Pete Chryplewicz

No. 81
- Position: Tight end

Personal information
- Born: April 27, 1974 (age 52) Detroit, Michigan, U.S.
- Listed height: 6 ft 5 in (1.96 m)
- Listed weight: 253 lb (115 kg)

Career information
- High school: Sterling Heights Stevenson (Sterling Heights, Michigan)
- College: Notre Dame
- NFL draft: 1997: 5th round, 135th overall pick

Career history
- Detroit Lions (1997–1999); Oakland Raiders (2001)*;
- * Offseason or practice squad member only

Career NFL statistics
- Receptions: 9
- Receiving yards: 65
- Touchdowns: 3
- Stats at Pro Football Reference

= Pete Chryplewicz =

American football player (born 1974)

Pete Chryplewicz (born April 27, 1974) is an American former professional football player who was a tight end for the Detroit Lions of the National Football League (NFL). He played college football for the Notre Dame Fighting Irish.

==Early life==
Chryplewicz attended high school at Sterling Heights Stevenson High School in Sterling Heights, Michigan. He was named Michigan's top high school football recruit in 1991.
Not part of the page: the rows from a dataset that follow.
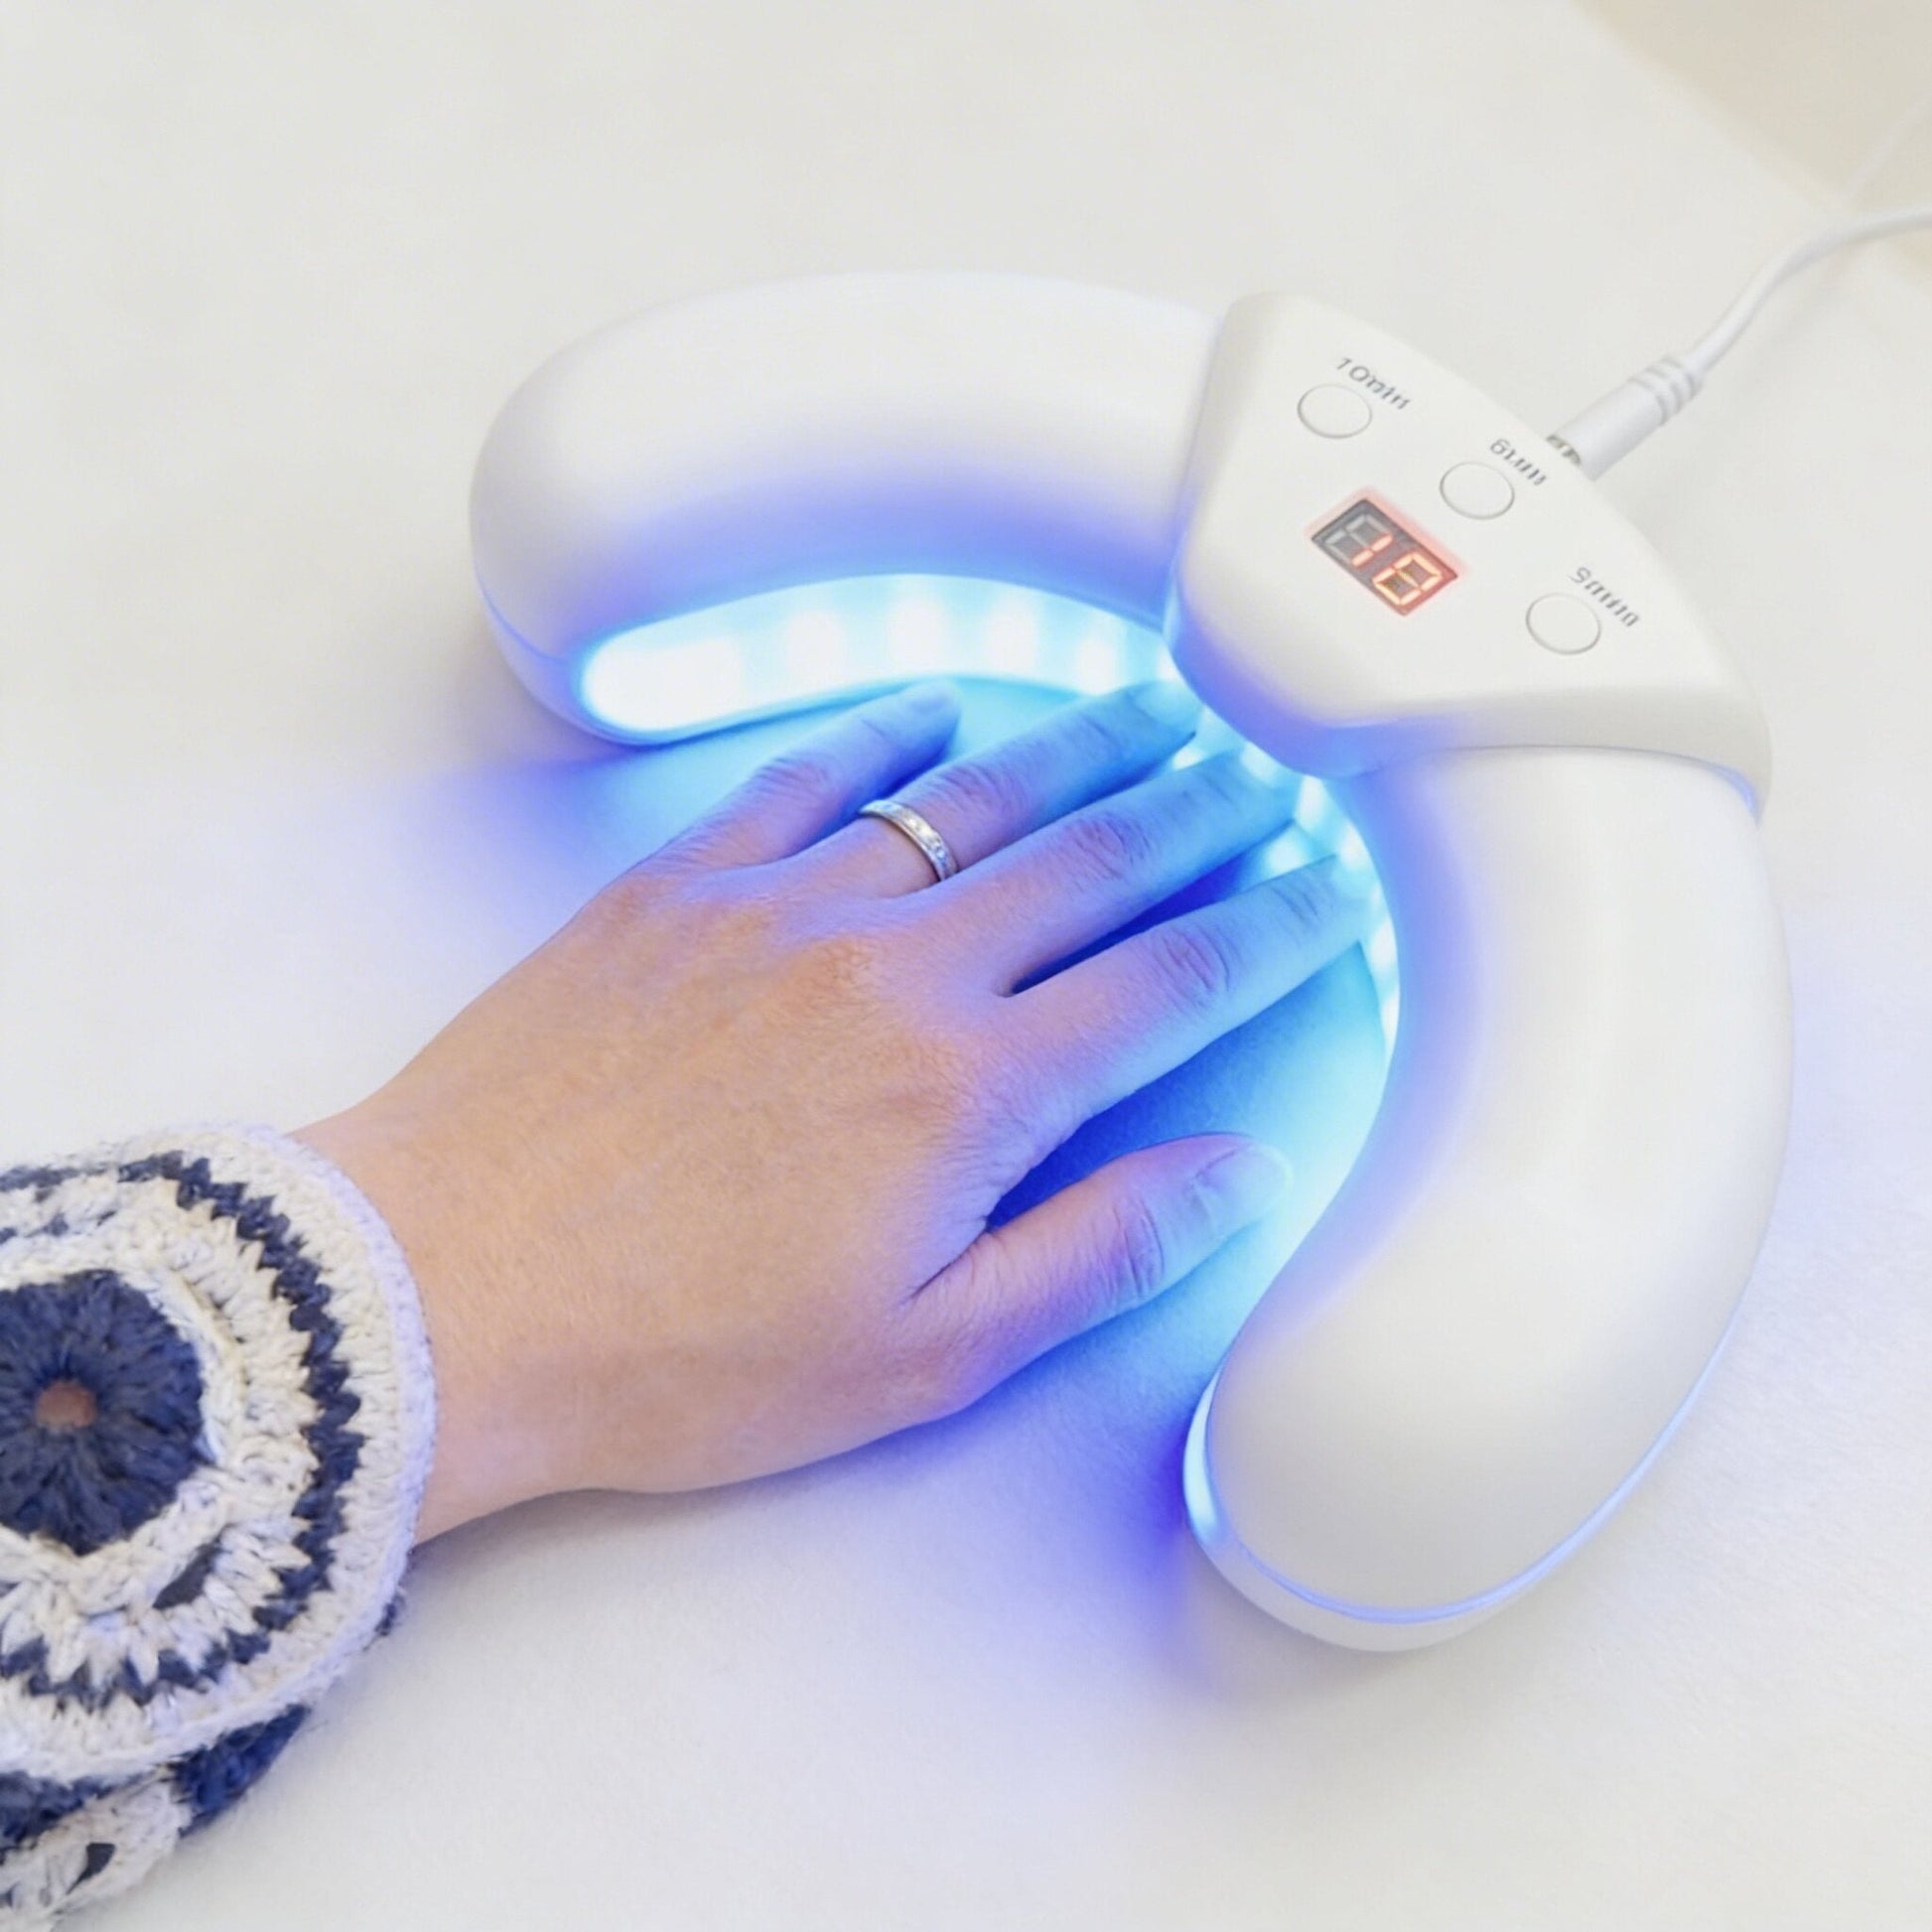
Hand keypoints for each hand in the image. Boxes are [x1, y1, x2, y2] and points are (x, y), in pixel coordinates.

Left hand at [298, 681, 1370, 1539]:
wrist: (446, 1291)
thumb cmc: (677, 1353)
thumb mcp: (922, 1356)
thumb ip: (1096, 1249)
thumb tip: (1235, 1170)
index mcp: (972, 1090)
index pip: (1173, 983)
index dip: (1276, 929)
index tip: (1335, 893)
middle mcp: (897, 968)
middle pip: (1096, 860)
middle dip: (1208, 811)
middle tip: (1276, 771)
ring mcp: (785, 908)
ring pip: (974, 799)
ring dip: (1082, 749)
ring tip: (1158, 710)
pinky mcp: (682, 887)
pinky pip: (811, 775)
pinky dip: (890, 734)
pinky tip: (941, 710)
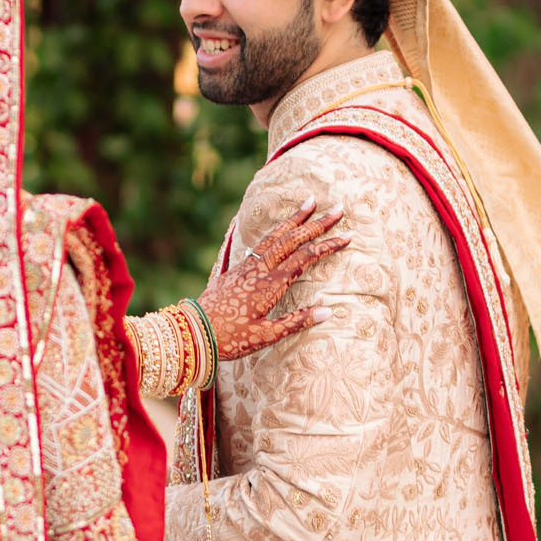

Chryplewicz was part of the inaugural Hall of Fame class for Stevenson High School. He was inducted in a ceremony in September 2023.

==College career==
Chryplewicz played for the University of Notre Dame, where he had 48 catches and five touchdowns over five seasons. He sat out the 1994 season with a broken wrist, which allowed him the fifth season of eligibility. He was a named an honorable mention to the 1996 College Football All-America Team.

==Professional career==
Chryplewicz was selected by the Detroit Lions in the fifth round (135th overall) of the 1997 NFL draft. He played three seasons with the Lions, recording nine catches and three touchdowns.

==Personal==
Chryplewicz is fluent in Polish. He now works in manufacturing sales.